しかし【赤斧帝】自らの要請とあって、泣く泣く帝国城に行かせたのだ。
――それから半年後。
オユアーヴの背中を追いかけるようにソーレも【御印工房】に入った。
彼の脳裏には、今でも鮮明に焼き付いたあの美しい刀剣の面影と、対照的に酷く冴えない小男のオユアーヴの後ろ姿だけがあった。
一度も彼の方を見ようともしない男。
幾ら声をかけても無関心気味で、何をしても何をされても鍛冶以外に興味を持たない男。
されど幾ら無関心で興味を持たれぬ相手だろうと、己は今ここに確実に存在しているのだ。

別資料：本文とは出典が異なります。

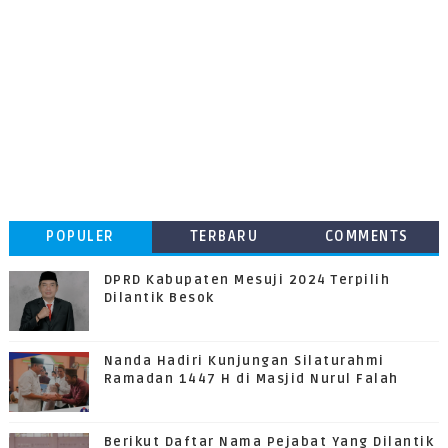
POPULER
TERBARU
COMMENTS
DPRD Kabupaten Mesuji 2024 Terpilih
Dilantik Besok
Nanda Hadiri Kunjungan Silaturahmi
Ramadan 1447 H di Masjid Nurul Falah
Berikut Daftar Nama Pejabat Yang Dilantik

血が滲むような努力を積み重ね、男を無我夢中で追いかけて今も階段を登っているのだ。
否!
とうの昔にその段階は過ぎ去った。
この己こそが男の生み出す『美』について、誰よりも知識があってその最奥部の真髄の一滴に至るまで理解していると――強く強くソーレは自負している。
私を見ろ!
貴様と貴様の『美』の世界一の理解者である私を、その目で見ろ!
嫌味を言っても駄目なのか?
では貴様の養父母を毒で殺せば見てくれるか?
密かに陰謀を巡らせて家督を奪えば見てくれるか?
そうだ、貴様に恋をした女官を娶れば見てくれるか?
いっそ貴様から『美』を生み出す機会を奪えばどうだ?
オユアーヴ。
何処まで追えば私を見てくれる?
気付けばソーレの男と彼の生み出す『美』への尽きぬ憧憬は、飽くなき欲望と肥大した羨望と美の慟哭や嗜虐性癖、その他諸々と縺れた糸のように入り乱れて、本人にも訳の分からない『心』へと変り果てていた。
ソーレは知っている。
オユアーヴの生み出した『美』と言うものが、供犠の薪をくべる事で燃え上がる火焔と同じである事を。
それに魂から魅せられて、生きたまま心身を焼かれているのがソーレである事を。